Can software help us prevent cancer, using data from millions of patients? Do algorithms have a detrimental or beneficial impact on our environment? After long discussions, the European Parliament is beginning to make a move on the Artificial Intelligence Act (AI Act) to address some of these questions.
We have now moved beyond the discussion on the importance of AI. This technology isn’t something we consider for the future anymore but is instead a reality that has an impact on our everyday lives and in every economic sector. The list of revolutionary AI applications continues to grow at breakneck speed, from biotechnology and healthcare to climate change adaptation and smart farming, from sustainable transport to critical infrastructure.
Yet, for decades, AI technology has been advancing at the speed of light while legislation has been static on the matter. That is, until now.
We must give AI the space it needs to develop to its full potential and to contribute to our societies
I am extremely lucky to have been appointed as the ENVI rapporteur of the AI Act. It is a great responsibility because it is the first to have an opinion on the matter. We are working hard to deliver a horizontal legislation that guarantees a high level of legal certainty, protects our societies and ensures respect for our European values. This is the only way for citizens and businesses to fully trust the technologies they use.
We must give AI the space it needs to develop to its full potential and to contribute to our societies. Let’s face the ugly truth: the EU is lagging behind in the world’s tech race. It’s fundamental that we smooth the way for SMEs and entrepreneurs to innovate, through regulatory sandboxes and a reduction of bureaucracy.
However, we cannot give AI full rein. “Innovation through regulation” is the principle guiding me while drafting the ENVI opinion on the AI Act.
We have to establish common rules to provide AI with a cross-cutting approach. We must acknowledge the monumental opportunity it represents to all sectors in society. And by doing so, the EU has a chance to lead the way and to set the standards of AI worldwide, as it has already done with data protection through the GDPR.
We can become world leaders in niche sectors such as neurorights. While terms like “brain data” and “neurochips” may sound like something taken from a sci-fi movie, they are gradually becoming our reality. The tech giants have been announcing their developments in the field, such as the ability to decode thoughts in brain activity and process them in computers, or to monitor neuroactivity through brain microchips. We cannot be caught off guard. EU legislation must get in the game and set the rules for all players.
But if we regard AI as an ally – and not a foe – where can it get us regarding the EU’s overall priorities? The truth is that AI can be pivotal in the fight against climate change and in achieving the goals set by the Green Deal. In fact, it has the potential of reducing worldwide greenhouse emissions by four per cent by 2030, according to PwC UK.
But if we regard AI as an ally – and not a foe – where can it get us regarding the EU’s overall priorities? The truth is that AI can be pivotal in the fight against climate change and in achieving the goals set by the Green Deal
It will lead the way in reaching climate neutrality through monitoring the environment, designing smarter and greener cities, reducing energy consumption, developing more efficient transportation and making our waste management more intelligent. Even though AI algorithms can have negative consequences for the environment through their energy consumption, they are still capable of reducing 10 times more greenhouse gas emissions than their own footprint.

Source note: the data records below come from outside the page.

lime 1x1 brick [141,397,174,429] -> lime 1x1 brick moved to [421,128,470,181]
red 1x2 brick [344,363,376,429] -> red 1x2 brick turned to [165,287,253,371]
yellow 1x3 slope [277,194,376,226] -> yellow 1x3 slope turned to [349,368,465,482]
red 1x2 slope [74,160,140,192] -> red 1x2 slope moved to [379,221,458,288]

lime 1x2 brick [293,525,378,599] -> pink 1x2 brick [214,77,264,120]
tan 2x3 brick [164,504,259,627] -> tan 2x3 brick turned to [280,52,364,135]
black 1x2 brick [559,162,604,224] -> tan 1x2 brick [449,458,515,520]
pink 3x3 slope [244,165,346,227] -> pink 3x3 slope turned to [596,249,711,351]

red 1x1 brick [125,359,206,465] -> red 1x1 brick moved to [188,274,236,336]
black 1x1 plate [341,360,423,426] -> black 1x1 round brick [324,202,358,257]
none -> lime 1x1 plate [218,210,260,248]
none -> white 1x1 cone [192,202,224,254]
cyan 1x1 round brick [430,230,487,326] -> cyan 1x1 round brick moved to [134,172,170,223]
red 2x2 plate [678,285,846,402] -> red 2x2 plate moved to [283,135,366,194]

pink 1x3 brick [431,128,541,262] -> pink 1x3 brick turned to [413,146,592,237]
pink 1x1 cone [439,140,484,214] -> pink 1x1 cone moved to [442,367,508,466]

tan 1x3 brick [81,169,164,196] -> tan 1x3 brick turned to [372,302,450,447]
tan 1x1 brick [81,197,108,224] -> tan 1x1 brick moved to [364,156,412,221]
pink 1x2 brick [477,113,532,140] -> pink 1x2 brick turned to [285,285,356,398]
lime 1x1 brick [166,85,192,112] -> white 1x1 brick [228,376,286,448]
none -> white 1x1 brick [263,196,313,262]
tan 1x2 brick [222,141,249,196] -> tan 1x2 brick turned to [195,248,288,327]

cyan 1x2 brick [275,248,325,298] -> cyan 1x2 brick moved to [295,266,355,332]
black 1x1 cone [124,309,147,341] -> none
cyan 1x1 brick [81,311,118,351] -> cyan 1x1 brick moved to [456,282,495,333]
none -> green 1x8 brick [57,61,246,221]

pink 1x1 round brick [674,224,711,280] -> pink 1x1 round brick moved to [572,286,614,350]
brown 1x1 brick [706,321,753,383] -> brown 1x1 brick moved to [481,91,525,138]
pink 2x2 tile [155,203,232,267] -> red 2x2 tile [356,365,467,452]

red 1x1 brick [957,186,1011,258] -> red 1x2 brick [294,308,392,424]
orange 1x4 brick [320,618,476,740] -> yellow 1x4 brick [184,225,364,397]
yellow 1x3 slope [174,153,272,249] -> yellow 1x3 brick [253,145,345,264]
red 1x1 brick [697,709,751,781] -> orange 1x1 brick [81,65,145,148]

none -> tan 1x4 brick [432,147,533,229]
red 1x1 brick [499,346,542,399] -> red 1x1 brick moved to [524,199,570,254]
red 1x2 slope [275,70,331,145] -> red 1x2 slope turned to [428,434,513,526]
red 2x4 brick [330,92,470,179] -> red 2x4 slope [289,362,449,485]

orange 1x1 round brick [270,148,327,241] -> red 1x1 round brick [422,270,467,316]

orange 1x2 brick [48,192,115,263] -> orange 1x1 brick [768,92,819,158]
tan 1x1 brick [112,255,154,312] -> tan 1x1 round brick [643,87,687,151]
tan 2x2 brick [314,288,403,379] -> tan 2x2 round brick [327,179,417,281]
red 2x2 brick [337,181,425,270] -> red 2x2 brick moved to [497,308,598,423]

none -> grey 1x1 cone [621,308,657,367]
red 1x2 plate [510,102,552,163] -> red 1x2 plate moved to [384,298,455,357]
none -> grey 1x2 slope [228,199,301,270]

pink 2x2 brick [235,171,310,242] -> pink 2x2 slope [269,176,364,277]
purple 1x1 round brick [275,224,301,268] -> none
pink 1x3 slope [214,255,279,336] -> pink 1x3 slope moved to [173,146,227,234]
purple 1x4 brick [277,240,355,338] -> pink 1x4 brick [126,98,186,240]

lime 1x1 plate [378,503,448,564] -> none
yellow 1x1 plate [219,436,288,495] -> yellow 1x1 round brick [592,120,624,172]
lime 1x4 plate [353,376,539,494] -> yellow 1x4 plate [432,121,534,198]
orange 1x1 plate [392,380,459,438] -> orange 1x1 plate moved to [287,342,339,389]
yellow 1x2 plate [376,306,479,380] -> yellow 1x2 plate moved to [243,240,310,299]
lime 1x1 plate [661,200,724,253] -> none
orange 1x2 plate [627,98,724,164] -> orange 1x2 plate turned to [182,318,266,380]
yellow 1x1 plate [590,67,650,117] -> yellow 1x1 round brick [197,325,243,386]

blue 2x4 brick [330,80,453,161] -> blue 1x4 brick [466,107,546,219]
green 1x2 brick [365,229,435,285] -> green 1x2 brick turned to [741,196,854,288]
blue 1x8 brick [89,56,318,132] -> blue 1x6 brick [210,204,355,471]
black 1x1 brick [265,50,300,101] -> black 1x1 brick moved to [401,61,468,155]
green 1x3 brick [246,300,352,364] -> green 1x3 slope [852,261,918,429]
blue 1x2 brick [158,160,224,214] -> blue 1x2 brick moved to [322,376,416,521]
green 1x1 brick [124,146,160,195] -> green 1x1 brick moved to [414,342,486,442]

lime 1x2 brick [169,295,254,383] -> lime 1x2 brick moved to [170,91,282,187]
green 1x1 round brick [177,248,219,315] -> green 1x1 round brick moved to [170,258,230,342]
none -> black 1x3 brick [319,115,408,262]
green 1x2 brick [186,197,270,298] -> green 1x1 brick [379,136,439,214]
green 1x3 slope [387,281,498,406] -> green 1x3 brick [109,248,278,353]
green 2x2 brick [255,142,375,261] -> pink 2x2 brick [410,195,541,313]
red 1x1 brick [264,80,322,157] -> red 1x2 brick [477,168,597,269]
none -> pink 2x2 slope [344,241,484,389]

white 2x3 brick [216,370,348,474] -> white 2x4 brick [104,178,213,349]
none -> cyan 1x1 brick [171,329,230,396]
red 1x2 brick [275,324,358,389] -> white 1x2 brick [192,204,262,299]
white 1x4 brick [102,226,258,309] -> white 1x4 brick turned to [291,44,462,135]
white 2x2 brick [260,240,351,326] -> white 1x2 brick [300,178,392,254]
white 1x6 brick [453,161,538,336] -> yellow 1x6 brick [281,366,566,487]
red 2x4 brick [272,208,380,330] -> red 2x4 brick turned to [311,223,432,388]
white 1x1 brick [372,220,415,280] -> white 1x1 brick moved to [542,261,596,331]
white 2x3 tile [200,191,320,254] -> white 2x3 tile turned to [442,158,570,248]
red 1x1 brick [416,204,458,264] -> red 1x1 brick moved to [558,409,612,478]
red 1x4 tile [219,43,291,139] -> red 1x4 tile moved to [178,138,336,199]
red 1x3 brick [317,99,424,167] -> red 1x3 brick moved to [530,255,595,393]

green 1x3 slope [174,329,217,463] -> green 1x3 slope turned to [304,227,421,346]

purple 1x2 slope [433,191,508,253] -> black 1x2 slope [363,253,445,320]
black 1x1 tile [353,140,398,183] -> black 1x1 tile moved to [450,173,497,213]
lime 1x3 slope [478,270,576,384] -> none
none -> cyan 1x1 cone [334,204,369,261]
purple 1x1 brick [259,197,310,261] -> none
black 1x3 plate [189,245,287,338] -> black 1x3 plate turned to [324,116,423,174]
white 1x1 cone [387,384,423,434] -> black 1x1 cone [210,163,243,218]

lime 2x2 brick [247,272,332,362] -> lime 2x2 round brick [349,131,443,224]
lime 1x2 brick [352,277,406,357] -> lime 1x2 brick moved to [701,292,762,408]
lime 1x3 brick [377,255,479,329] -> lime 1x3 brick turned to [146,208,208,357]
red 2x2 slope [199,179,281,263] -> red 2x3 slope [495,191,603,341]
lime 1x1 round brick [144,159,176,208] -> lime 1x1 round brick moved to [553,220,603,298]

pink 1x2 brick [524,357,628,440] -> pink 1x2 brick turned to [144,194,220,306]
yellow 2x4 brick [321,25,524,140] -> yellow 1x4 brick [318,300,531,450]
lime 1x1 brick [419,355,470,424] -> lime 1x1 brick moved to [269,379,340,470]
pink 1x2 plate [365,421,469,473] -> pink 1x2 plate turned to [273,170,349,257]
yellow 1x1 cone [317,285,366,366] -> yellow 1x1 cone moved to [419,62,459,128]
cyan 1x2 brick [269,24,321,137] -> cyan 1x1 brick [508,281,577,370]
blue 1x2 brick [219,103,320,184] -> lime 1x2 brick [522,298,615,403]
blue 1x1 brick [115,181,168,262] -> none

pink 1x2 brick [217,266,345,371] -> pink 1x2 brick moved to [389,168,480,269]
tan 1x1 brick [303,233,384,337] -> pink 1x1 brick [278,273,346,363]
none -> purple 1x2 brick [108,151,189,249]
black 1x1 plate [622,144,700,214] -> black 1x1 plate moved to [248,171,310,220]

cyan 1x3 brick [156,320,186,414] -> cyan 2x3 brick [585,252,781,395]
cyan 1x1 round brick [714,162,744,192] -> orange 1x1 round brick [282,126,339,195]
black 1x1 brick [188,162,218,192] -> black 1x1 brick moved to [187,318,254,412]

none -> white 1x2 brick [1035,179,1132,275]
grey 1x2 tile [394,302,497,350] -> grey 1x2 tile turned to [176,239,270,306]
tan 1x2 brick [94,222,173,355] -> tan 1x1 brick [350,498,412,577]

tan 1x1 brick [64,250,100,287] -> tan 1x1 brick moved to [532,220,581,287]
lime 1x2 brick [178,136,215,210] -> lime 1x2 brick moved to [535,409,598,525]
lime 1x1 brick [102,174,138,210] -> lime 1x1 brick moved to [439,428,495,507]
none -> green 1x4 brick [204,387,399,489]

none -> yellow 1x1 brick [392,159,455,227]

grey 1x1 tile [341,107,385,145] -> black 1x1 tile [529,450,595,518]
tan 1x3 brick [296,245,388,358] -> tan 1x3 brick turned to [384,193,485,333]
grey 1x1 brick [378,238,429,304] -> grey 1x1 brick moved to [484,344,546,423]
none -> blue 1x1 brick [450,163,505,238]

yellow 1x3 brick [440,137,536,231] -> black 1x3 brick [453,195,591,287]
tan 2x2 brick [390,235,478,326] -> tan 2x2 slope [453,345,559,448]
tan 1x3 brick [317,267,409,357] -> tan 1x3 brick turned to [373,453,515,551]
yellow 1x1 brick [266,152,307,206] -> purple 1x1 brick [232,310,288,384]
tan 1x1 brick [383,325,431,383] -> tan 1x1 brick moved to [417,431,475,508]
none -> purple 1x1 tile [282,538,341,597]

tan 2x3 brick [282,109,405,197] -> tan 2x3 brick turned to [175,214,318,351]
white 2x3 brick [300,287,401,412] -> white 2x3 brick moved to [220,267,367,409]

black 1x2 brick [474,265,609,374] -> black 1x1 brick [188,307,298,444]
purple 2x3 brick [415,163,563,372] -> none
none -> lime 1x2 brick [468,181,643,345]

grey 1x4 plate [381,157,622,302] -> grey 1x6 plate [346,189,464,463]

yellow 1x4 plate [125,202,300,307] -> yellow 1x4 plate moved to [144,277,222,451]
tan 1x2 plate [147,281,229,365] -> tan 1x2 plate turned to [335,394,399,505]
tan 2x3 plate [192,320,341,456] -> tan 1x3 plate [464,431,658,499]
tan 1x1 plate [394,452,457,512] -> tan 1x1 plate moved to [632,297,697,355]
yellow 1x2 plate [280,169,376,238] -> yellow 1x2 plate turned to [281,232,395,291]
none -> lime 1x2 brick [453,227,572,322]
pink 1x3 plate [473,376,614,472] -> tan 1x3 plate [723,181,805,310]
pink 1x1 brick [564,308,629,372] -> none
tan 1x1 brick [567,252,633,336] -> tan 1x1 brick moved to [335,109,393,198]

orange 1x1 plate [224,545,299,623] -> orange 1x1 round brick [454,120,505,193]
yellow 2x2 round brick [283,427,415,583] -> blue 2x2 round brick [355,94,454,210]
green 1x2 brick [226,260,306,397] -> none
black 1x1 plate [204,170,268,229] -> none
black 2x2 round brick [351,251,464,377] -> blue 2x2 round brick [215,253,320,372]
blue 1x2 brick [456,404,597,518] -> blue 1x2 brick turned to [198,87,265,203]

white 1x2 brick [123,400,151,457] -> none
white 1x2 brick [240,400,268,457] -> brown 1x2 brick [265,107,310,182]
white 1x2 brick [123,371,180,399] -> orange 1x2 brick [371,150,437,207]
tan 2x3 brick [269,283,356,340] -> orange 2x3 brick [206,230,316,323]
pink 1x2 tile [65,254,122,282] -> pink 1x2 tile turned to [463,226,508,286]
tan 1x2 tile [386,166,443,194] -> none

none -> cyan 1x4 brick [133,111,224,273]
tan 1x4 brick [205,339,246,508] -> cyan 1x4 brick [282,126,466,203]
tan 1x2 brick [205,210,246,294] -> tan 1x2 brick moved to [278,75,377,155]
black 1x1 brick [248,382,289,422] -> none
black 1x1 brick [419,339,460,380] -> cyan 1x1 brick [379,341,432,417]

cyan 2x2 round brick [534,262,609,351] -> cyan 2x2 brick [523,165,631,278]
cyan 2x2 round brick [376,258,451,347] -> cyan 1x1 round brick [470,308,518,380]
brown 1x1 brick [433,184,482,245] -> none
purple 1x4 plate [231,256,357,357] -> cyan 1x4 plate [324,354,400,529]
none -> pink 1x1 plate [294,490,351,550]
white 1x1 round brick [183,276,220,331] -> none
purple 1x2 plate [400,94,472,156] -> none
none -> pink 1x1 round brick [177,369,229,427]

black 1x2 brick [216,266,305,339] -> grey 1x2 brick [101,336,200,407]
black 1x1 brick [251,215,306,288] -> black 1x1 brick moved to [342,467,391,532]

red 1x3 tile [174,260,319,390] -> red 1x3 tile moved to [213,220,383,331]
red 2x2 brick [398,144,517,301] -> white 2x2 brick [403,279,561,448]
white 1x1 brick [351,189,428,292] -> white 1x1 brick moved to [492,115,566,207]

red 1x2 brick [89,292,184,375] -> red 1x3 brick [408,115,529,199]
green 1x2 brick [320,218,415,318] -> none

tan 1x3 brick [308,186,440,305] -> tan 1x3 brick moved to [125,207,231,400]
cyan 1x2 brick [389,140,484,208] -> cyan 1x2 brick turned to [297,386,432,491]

I am determined to ensure that the deployment of AI only works for our benefit by demanding that the protection of the environment is considered a high-risk factor in our legislation.
Healthcare is another of the EU’s priorities that will be transformed by AI. We have an unprecedented opportunity to make use of emerging technologies to save millions of lives. From combating pandemics to enhancing research and diagnosis, from developing new medical devices and treatments to increasing the public authorities’ decision-making capabilities in matters of public health – the benefits are countless.
However, wherever human lives are at stake there is a need to keep a sharp lookout. I am pushing for a deployment of AI under strict conditions to guarantee safety, prevent discrimination and biases, establish liability rules and ensure the protection of personal data.
Legislation must lead innovation in the same way that AI will lead the future. But this future has to be designed only for the benefit of society.